Stored data entries:
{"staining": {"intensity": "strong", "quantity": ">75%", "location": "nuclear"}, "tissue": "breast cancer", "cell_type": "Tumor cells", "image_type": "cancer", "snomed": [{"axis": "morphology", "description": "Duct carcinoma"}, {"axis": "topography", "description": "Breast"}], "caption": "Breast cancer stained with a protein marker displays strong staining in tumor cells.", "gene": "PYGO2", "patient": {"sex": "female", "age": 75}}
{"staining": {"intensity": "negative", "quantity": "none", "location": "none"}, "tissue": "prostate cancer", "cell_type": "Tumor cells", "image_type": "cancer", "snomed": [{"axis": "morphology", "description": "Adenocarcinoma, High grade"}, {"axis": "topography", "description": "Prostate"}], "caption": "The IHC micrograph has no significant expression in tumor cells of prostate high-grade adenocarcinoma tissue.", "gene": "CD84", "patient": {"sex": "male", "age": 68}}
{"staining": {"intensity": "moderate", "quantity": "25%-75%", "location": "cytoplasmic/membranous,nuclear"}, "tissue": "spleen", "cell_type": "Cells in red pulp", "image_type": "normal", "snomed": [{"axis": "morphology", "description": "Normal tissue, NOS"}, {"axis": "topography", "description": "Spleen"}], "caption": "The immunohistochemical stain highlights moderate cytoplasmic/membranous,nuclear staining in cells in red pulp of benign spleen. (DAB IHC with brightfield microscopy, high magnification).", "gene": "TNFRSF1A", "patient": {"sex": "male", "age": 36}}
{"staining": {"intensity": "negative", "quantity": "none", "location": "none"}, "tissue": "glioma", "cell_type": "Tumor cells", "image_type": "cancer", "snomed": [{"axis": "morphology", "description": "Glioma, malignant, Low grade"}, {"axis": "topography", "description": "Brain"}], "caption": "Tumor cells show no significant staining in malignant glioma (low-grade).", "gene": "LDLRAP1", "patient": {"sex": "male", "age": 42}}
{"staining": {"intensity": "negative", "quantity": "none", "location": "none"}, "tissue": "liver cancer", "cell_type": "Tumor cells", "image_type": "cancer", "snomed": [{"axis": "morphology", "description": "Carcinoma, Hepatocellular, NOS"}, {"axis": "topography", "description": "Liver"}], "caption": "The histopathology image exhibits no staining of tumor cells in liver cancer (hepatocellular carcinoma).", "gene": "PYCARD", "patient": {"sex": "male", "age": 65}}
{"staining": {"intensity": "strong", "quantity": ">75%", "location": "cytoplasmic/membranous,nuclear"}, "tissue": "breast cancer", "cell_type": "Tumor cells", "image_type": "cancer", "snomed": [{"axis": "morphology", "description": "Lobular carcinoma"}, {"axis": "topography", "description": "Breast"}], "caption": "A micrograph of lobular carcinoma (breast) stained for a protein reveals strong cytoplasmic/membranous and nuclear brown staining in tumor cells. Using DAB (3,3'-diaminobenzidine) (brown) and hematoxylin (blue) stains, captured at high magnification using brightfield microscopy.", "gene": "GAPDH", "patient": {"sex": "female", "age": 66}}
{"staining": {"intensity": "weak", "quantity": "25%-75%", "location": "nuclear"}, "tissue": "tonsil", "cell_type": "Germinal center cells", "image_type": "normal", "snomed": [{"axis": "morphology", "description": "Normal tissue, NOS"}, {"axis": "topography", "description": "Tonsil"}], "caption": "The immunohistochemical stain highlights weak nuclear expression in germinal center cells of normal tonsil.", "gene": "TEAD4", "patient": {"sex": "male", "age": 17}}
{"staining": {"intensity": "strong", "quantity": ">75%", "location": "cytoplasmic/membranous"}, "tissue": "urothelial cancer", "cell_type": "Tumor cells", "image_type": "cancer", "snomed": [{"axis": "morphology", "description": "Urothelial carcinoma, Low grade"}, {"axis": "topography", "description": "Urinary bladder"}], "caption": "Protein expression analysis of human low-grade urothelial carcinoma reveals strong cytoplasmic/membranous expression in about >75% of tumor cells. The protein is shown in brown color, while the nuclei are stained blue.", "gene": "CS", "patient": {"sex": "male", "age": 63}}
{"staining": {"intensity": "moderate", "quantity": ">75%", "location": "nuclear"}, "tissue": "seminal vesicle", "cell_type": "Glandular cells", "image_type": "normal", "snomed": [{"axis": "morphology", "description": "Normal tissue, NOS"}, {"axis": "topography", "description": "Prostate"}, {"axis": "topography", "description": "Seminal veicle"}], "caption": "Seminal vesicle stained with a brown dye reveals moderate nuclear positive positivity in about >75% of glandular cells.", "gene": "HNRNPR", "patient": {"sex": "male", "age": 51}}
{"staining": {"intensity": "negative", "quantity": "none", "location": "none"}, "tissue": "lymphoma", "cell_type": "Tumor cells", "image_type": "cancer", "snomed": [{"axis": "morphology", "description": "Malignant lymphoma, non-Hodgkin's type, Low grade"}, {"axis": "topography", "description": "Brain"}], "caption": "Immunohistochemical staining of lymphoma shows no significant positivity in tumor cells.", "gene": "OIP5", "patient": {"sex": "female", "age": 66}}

### Problem requirements
Each line from the top of the records down to the one with "stain highlights moderate" must be retyped exactly; include both ends and nothing else.

### Solution to this task
{"staining": {"intensity": "strong", "quantity": ">75%", "location": "nuclear"}, "tissue": "breast cancer", "cell_type": "Tumor cells", "image_type": "cancer", "snomed": [{"axis": "morphology", "description": "Duct carcinoma"}, {"axis": "topography", "description": "Breast"}], "caption": "Breast cancer stained with a protein marker displays strong staining in tumor cells.", "gene": "PYGO2", "patient": {"sex": "female", "age": 75}}
{"staining": {"intensity": "negative", "quantity": "none", "location": "none"}, "tissue": "prostate cancer", "cell_type": "Tumor cells", "image_type": "cancer", "snomed": [{"axis": "morphology", "description": "Adenocarcinoma, High grade"}, {"axis": "topography", "description": "Prostate"}], "caption": "The IHC micrograph has no significant expression in tumor cells of prostate high-grade adenocarcinoma tissue.", "gene": "CD84", "patient": {"sex": "male", "age": 68}}
{"staining": {"intensity": "moderate", "quantity": "25%-75%", "location": "cytoplasmic/membranous,nuclear"}, "tissue": "spleen", "cell_type": "Cells in red pulp", "image_type": "normal", "snomed": [{"axis": "morphology", "description": "Normal tissue, NOS"}, {"axis": "topography", "description": "Spleen"}], "caption": "The immunohistochemical stain highlights moderate cytoplasmic/membranous,nuclear staining in cells in red pulp of benign spleen. (DAB IHC with brightfield microscopy, high magnification).", "gene": "TNFRSF1A", "patient": {"sex": "male", "age": 36}}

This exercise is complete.